You get to talk to a lot of execs at the Super Bowl. A surprising number if you get to the parties about town. It's all off the record. It's all on a no-names basis. But they give it up knowing I won't betray them.
The overall sense of things is, "phew, Washington didn't screw it up so badly that business is hurt. In fact, with Washington off the front pages we can thrive again."
We talk a lot about confidence and what makes for confidence. I think we should spend more time talking about confidence and what makes for a lack of confidence. There is a mistrust of both parties both on and off the record. Most of the execs I talked to don't understand the Republicans. They tend to work at big companies with lots of different ethnicities and, of course, many women and they are thrown off by the "agenda," as I hear it called almost all of the time. They don't get the personal. They don't want the personal. They don't understand the personal.
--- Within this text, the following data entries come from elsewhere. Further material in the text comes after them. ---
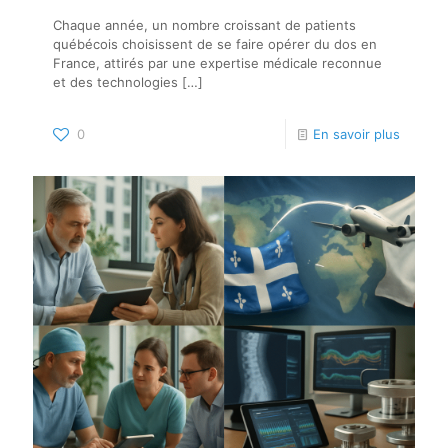
Chaque année, un nombre croissant de patients
québécois choisissent de se faire opérer du dos en
France, attirés par une expertise médicale reconnue
et des technologies
[…]
0
En savoir plus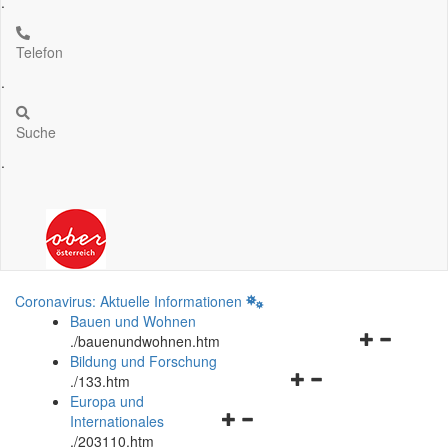
.
Telefon
.
Suche
.
Coronavirus: Aktuelle Informationen
Bauen und Wohnen
Navigationsm
.
/bauenundwohnen.htm
öffnen
Bildung und Forschung
Navigationsmenü
und
.
/133.htm
öffnen
schließen
Europa und
Navigationsmenü
und
Internationales
öffnen
schließen
.
/203110.htm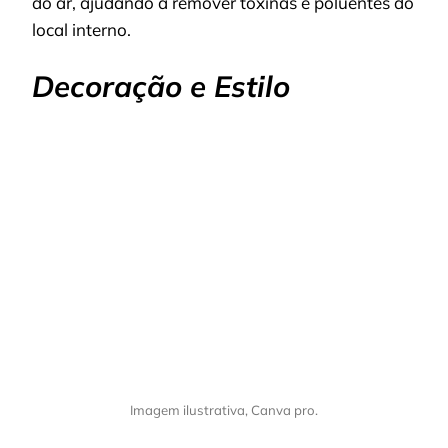
do ar, ajudando a remover toxinas e poluentes do
local interno.
Decoração e Estilo
Imagem ilustrativa, Canva pro.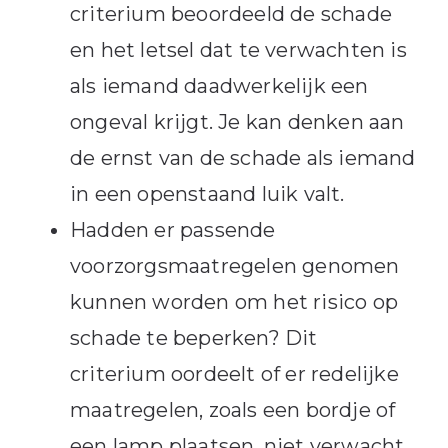
criterium beoordeeld de schade
en het letsel dat te verwachten is
als iemand daadwerkelijk een
ongeval krijgt. Je kan denken aan
de ernst van de schade als iemand
in een openstaand luik valt.
Hadden er passende
voorzorgsmaatregelen genomen
kunnen worden om het risico op
schade te beperken? Dit
criterium oordeelt of er redelijke
maatregelen, zoals een bordje of
een lamp plaatsen, niet verwacht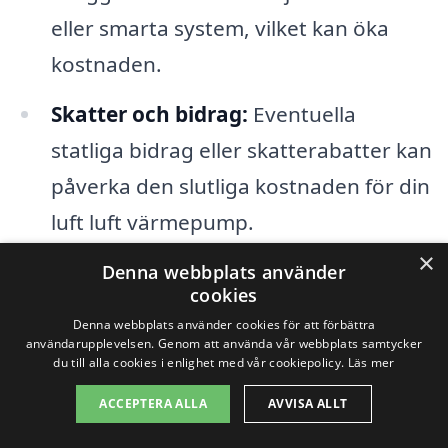
eller smarta system, vilket kan öka
kostnaden.
Skatter och bidrag:
Eventuella
statliga bidrag eller skatterabatter kan
påverka den slutliga kostnaden för din
luft luft värmepump.
×
Denna webbplats använder
Det är klokt att noggrant jämföra olika
cookies
alternativ och läsa recensioner för att
Denna webbplats använder cookies för att förbättra
användarupplevelsen. Genom att använda vår webbplats samtycker
hitta en leverantör av
luft luft
du till alla cookies i enlighet med vår cookiepolicy.
Läs mer
värmepumpar
som passar dina behov i
ACCEPTERA ALLA
AVVISA ALLT
Åkersberga. Genom att besöka vår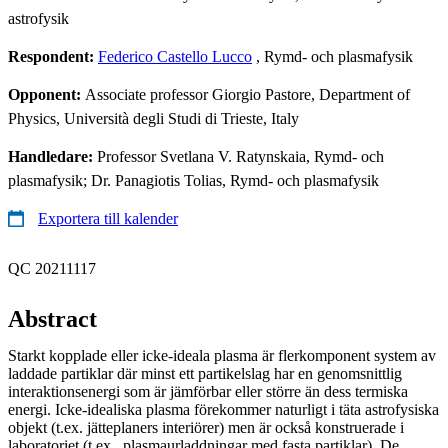
astrofysik
Respondent:
Federico Castello Lucco
, Rymd- och plasmafysik
Opponent:
Associate professor Giorgio Pastore, Department of
Physics, Università degli Studi di Trieste, Italy
Handledare:
Professor Svetlana V. Ratynskaia, Rymd- och
plasmafysik; Dr. Panagiotis Tolias, Rymd- och plasmafysik
Exportera till kalender
QC 20211117
Abstract
Starkt kopplade eller icke-ideala plasma är flerkomponent system av
laddade partiklar där minst ett partikelslag har en genomsnittlig
interaktionsenergi som är jämförbar eller större än dess termiska
energi. Icke-idealiska plasma förekommer naturligt i täta astrofysiska
objekt (t.ex. jätteplaners interiörer) men är också konstruerade i
laboratoriet (t.ex. plasmaurladdningar med fasta partiklar). De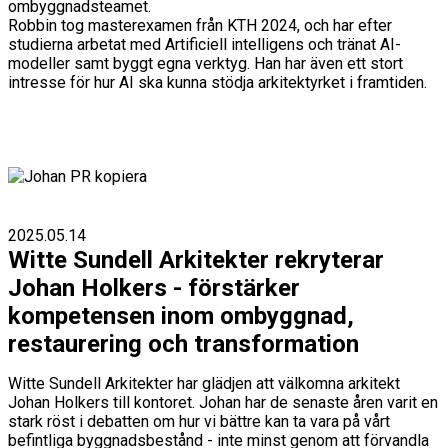
ombyggnadsteamet.
Robbin tog masterexamen från KTH 2024, och har efter
studierna arbetat med Artificiell intelligens och tränat AI-
modeller samt byggt egna verktyg. Han har även ett stort
intresse för hur AI ska kunna stödja arkitektyrket i framtiden.
2025.05.14
Witte Sundell Arkitekter rekryterar
Johan Holkers - förstärker
kompetensen inom ombyggnad,
restaurering och transformation
Witte Sundell Arkitekter har glädjen att välkomna arkitekt
Johan Holkers till kontoret. Johan har de senaste åren varit en
stark röst i debatten om hur vi bättre kan ta vara på vårt
befintliga byggnadsbestånd - inte minst genom att förvandla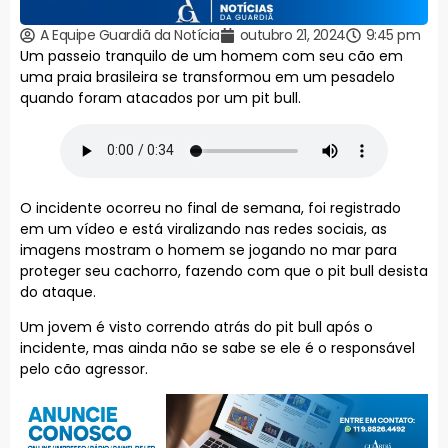
A Equipe Guardiã da Notícia
outubro 21, 2024
9:45 pm
Um passeio tranquilo de um homem com seu cão em
uma praia brasileira se transformou em um pesadelo
quando foram atacados por um pit bull.
O incidente ocorreu no final de semana, foi registrado
em um vídeo e está viralizando nas redes sociais, as
imagens mostram o homem se jogando no mar para
proteger seu cachorro, fazendo com que o pit bull desista
do ataque.
Um jovem é visto correndo atrás do pit bull após o
incidente, mas ainda não se sabe se ele é o responsável
pelo cão agressor.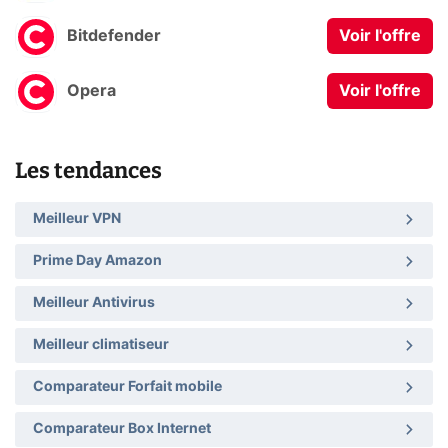
Bitdefender
Voir l'offre
Opera
Voir l'offre
Les tendances
Meilleur VPN
Prime Day Amazon
Meilleur Antivirus
Meilleur climatiseur
Comparateur Forfait mobile
Comparateur Box Internet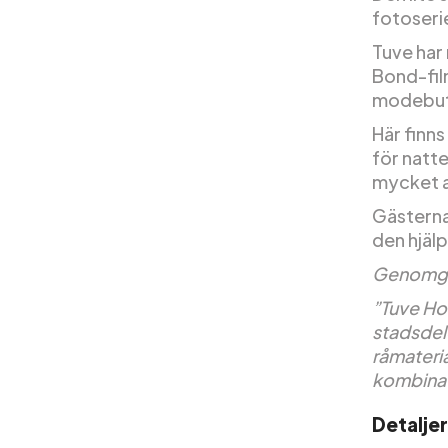
fotoseri
Tuve har
Bond-film
modebuti
Här finns
för natte
mycket a
Gästerna
den hjäl
Genomg
”Tuve Ho
stadsdel
råmateri
kombinat
Detaljer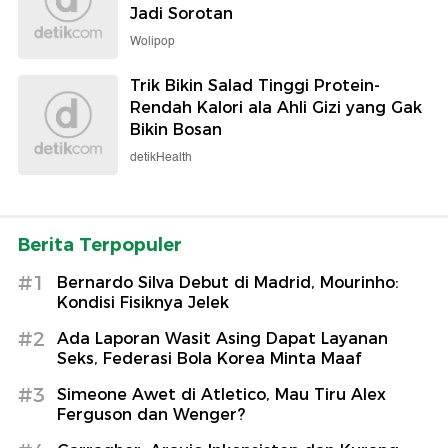
Jadi Sorotan
Wolipop
Trik Bikin Salad Tinggi Protein-
Rendah Kalori ala Ahli Gizi yang Gak
Bikin Bosan
detikHealth
Berita Terpopuler
#1
Bernardo Silva Debut di Madrid, Mourinho:
Kondisi Fisiknya Jelek
#2
Ada Laporan Wasit Asing Dapat Layanan
Seks, Federasi Bola Korea Minta Maaf
#3
Simeone Awet di Atletico, Mau Tiru Alex
Ferguson dan Wenger?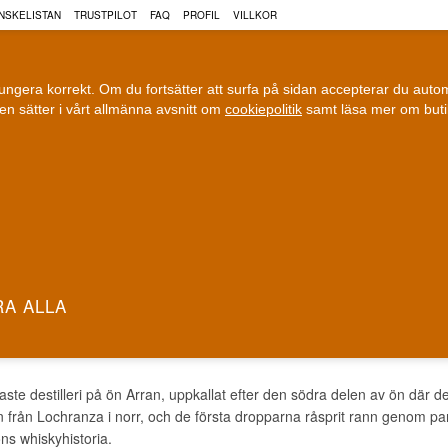
NSKELISTAN
TRUSTPILOT
FAQ
PROFIL
VILLKOR
fungera korrekt. Om du fortsätter att surfa på sidan accepterar du aut
n sätter i vårt allmänna avsnitt om
cookiepolitik
samt läsa mer om but
COGNAC
VIN
ÖL
ri leverans
100 % Danskägt
Fri frakt vid 899 dkk
Ägt och driv
 WHISKY
aste destilleri på ön Arran, uppkallat efter den södra delen av ön där
 från Lochranza i norr, och de första dropparna råsprit rann genom pan
 öns whiskyhistoria.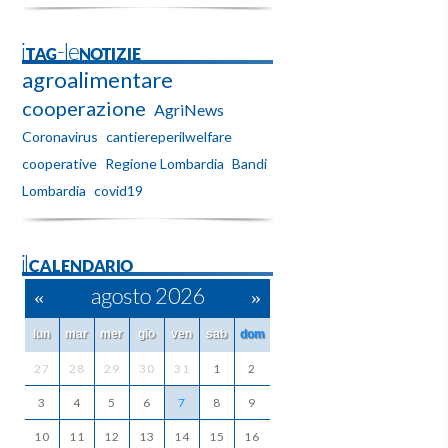
iTAG-leNOTIZIE
agroalimentare
cooperazione
AgriNews
Coronavirus
cantiereperilwelfare
cooperative
Regione Lombardia
Bandi
Lombardia
covid19
ilCALENDARIO
«
agosto 2026
»
lun
mar
mer
gio
ven
sab
dom
27
28
29
30
31
1
2
3
4
5
6
7
8
9
10
11
12
13
14
15
16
I can tell you that most of the major companies just want to do business and they want to do business with businessmen and women who are sensitive to their needs for certainty. Not tax reform. Just certainty.
They have it.
I heard no grousing whatsoever about the new taxes. None. I heard no attacks on the president. I just heard that both parties have gotten out of touch with what it takes to do well.
That said, two themes keep coming back: housing and oil and gas. Those involved in any part of the housing cycle, including retail -- and they were all down there -- speak positively about the state of the American consumer despite myriad headwinds from, yep, Washington. They see loans taken out. They see expansion happening. The international firms are gratified that Asia, not China, but Asia is good and that Latin America is better and that the United States is alright.
But the section of the economy they all want to talk about, even the ones in service businesses, is oil and gas and the amazing renaissance and whether they can harness the fuel of the future, natural gas. The big transport guys are all waiting, watching, they don't want to switch because the natural gas engines are underpowered and often use LNG, which they know the EPA hates because it dissipates into the atmosphere too quickly. They want to try natural gas as a blend with the diesel to save money, but they also know the complexity of the engines is great and the fueling for their trucks, unless they are short-haul. They are all jealous of how well Waste Management (WM) is doing with the fuel-makes it a 2016 proposition at the earliest.
But the manufacturing people? They are saying that it has become so cheap to make things here, and if they can just do more with natural gas they could make something big happen.
The uniform nature of the "goodness" of the energy situation is tempered only by the intransigence of the White House. So many of these executives brought up the Keystone Pipeline as a true colors event because it shows that there may be no fossil fuel blessing in the White House at all except for clean coal technology, which none of them can seem to get to work right.
I don't want to detract from the optimism they feel, the time-to-do-business-again optimism. Their major hope is that the Republican Party stops talking social issues and starts talking business. Only then do they think there's a chance that the next few years can be productive because they know the president holds a lot of cards. They just no longer feel like the enemy any more. That's uniform. That' positive. That's going to help the next 1,000 points be better, not worse. And they almost all know it to a woman and a man.